Crit Care. 2011 Aug 8;15(4):R188

Authors: Lundgren-Laine H, Kontio E, Perttila J, Korvenranta H, Forsstrom J, Salantera S

ABSTRACT: INTRODUCTION: Management of daily activities of intensive care units (ICUs) is challenging. ICU shift leaders, charge nurses and intensivists have to make several immediate ad hoc decisions when enabling the fluent flow of unit activities. Even though the management of the ICU activities is quite well supported with the international consensus guidelines, we know only a little about the content of the real clinical decision-making of ICU shift leaders. METHODS: We conducted an observation study with the think-aloud technique to describe the ad hoc decision-making of ICU shift leaders. The study was performed in two university-affiliated hospital ICUs. 12 charge nurses and eight intensivists were recruited. Observations were recorded and transcribed for the qualitative content analysis using the protocol analysis method. The software program NVivo7(R) was used to manage the data. The inter-rater agreement was assessed with percentages and by Cohen's kappa. RESULTS: We identified 463 ad hoc decisions made by the charge nurses and 444 by the intensivists. Related to our data collection time this breaks down to over 230 immediately-made decisions per day (24 hours). We divided the ad hoc decision-making of ICU shift leaders into two types: process-focused and situation-focused. Process-focused decision-making included more permanent information, such as human resources and know-how, and material resources, whereas situation-focused decision-making included decisions about single events such as patient admission.

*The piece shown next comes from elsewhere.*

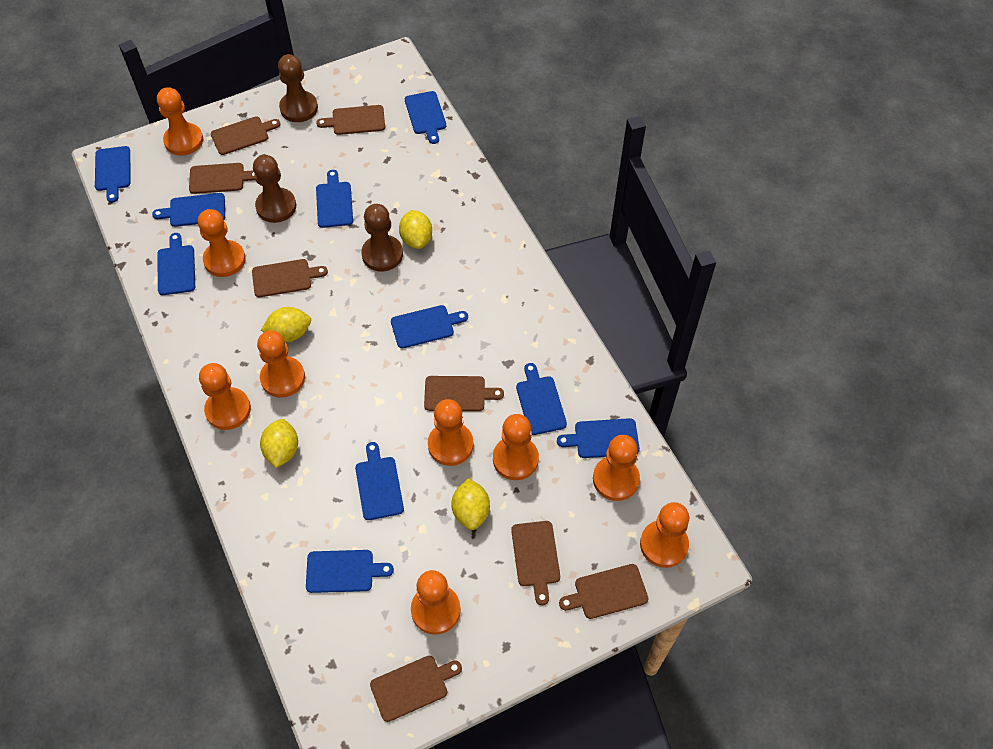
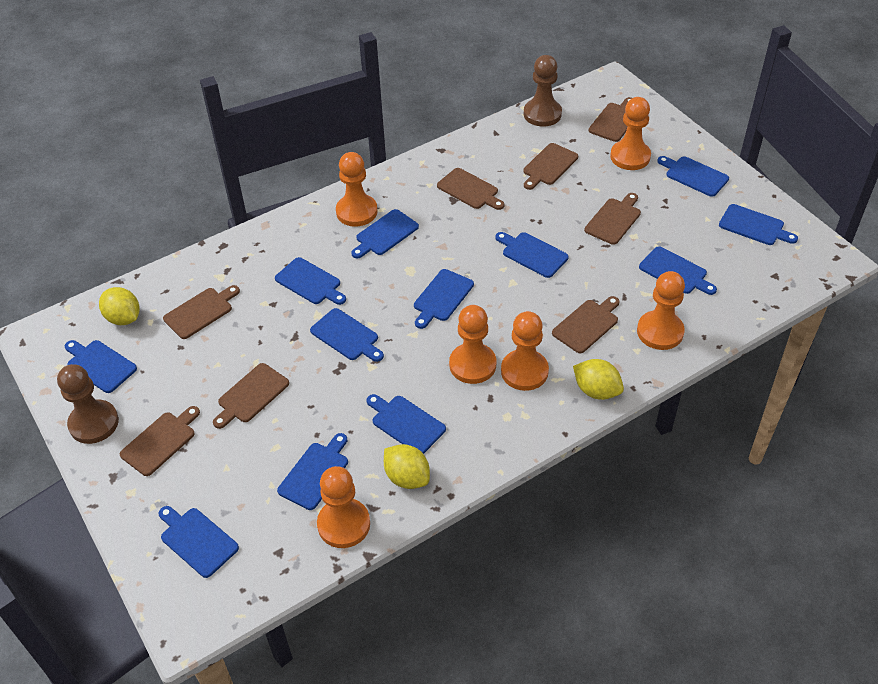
blue cutting board: [95,146,130,203] [152,193,225,227] [157,233,195,295] [306,550,394,593] [316,170,353,228] [355,442,404,520] [391,305,468,348] [405,91,446,144] [516,363,567,435] [557,418,640,458] = 10 -> [65,340,137,393] [159,506,239,578] [275,257,346,305] [277,433,348,510] [310,308,384,362] [351,209,419,259] [366,394,446,454] [414,269,474,329] [495,232,569,278] [639,246,717,295] [657,156,729,197] [719,204,798,245] = 12
brown pawn: [253,155,296,223] [278,54,318,122] [361,204,403,272] = 3 -> [57,364,119,444] [524,55,562,127] = 2
orange pawn: [157,87,203,155] [198,209,246,277] [199,363,251,430] [257,330,305,398] [411,570,461,635] [428,399,474,466] [493,414,539,480] [593,435,640,501] [640,502,689,568] = 9 -> [317,466,370,548] [336,152,377,227] [449,305,496,384] [501,311,549,391] [610,97,651,170] [637,271,685,350] = 6
yellow lemon: [260,419,298,468] [261,307,311,342] [399,210,432,249] [451,478,490,530] = 4 -> [99,287,140,325] [384,444,430,489] [573,359,624,400] = 3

We named eight different categories for the ICU ad hoc decision-making: 1. adverse events, 2. diagnostics, 3. human resources and know-how, 4. material resources, 5. patient admission, 6. patient discharge, 7. patient information and vital signs, and 8. special treatments. CONCLUSIONS: ICU shift leaders make a vast amount of complex ad hoc decisions throughout the day. Often this decision-making involves both intensivists and charge nurses. It forms a bundle that requires versatile immediate information for a successful outcome. In future we need to investigate which information is crucial for the ad hoc decisions. These challenges should also be emphasised when information technology programs for ICU care management are developed.